** Opening MATERIAL FOR THE TASK block **

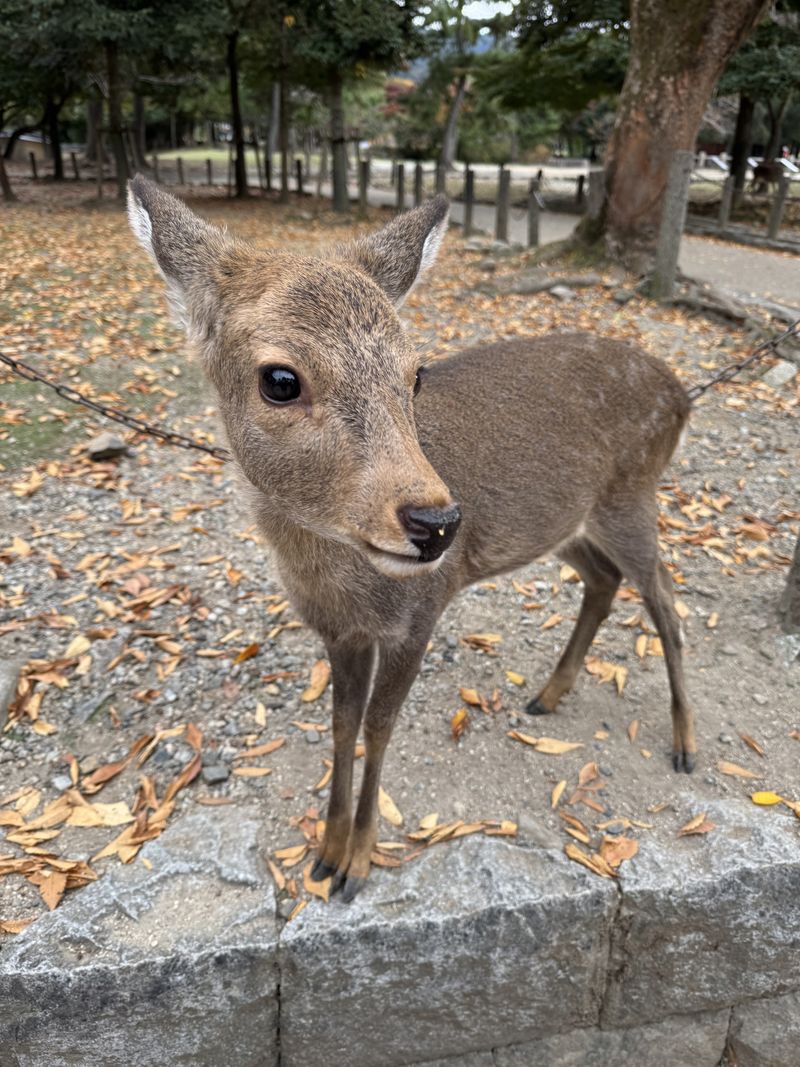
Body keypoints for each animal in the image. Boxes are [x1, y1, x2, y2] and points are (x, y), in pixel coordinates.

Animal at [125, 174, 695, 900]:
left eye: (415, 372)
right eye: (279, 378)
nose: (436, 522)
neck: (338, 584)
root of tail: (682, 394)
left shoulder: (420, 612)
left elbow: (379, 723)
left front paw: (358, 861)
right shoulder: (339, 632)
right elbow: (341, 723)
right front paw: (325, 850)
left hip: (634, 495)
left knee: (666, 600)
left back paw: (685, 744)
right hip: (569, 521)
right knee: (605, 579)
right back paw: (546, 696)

** Closing MATERIAL FOR THE TASK block **
** Opening MATERIAL FOR THE TASK block **

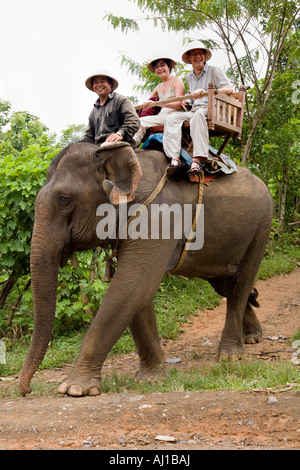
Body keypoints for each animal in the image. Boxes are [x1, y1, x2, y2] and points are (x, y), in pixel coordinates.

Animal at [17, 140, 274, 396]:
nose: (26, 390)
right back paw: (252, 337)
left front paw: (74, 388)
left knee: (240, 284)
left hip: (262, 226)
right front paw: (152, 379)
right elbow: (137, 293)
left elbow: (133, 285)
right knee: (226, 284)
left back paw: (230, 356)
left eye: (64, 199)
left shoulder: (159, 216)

** Closing MATERIAL FOR THE TASK block **
** Opening MATERIAL FOR THE TASK block **

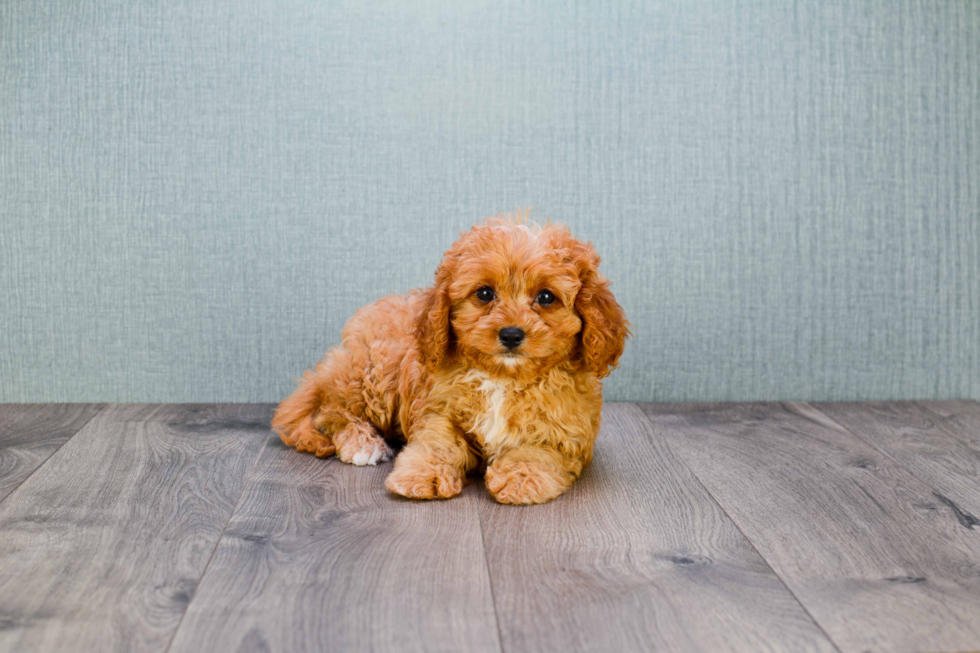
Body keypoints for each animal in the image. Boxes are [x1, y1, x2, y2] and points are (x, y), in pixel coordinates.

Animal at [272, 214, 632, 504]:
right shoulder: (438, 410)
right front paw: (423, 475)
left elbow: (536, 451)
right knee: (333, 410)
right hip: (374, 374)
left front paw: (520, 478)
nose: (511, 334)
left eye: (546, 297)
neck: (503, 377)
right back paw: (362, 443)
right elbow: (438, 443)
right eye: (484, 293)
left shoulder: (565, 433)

** Closing MATERIAL FOR THE TASK block **

The required answer is the run of lines above, starting at the line with "right eye: (279, 378)" and ending at the line with "right back paw: (546, 696)", reproduced exactly with both ends.

OUTPUT OF THE EXERCISE:
right eye: (279, 378)
nose: (436, 522)
neck: (338, 584)
root of tail: (682, 394)
left shoulder: (420, 612)
left elbow: (379, 723)
left front paw: (358, 861)
right shoulder: (339, 632)
right elbow: (341, 723)
right front paw: (325, 850)
left hip: (634, 495)
left knee: (666, 600)
left back paw: (685, 744)
right hip: (569, 521)
right knee: (605, 579)
right back paw: (546, 696)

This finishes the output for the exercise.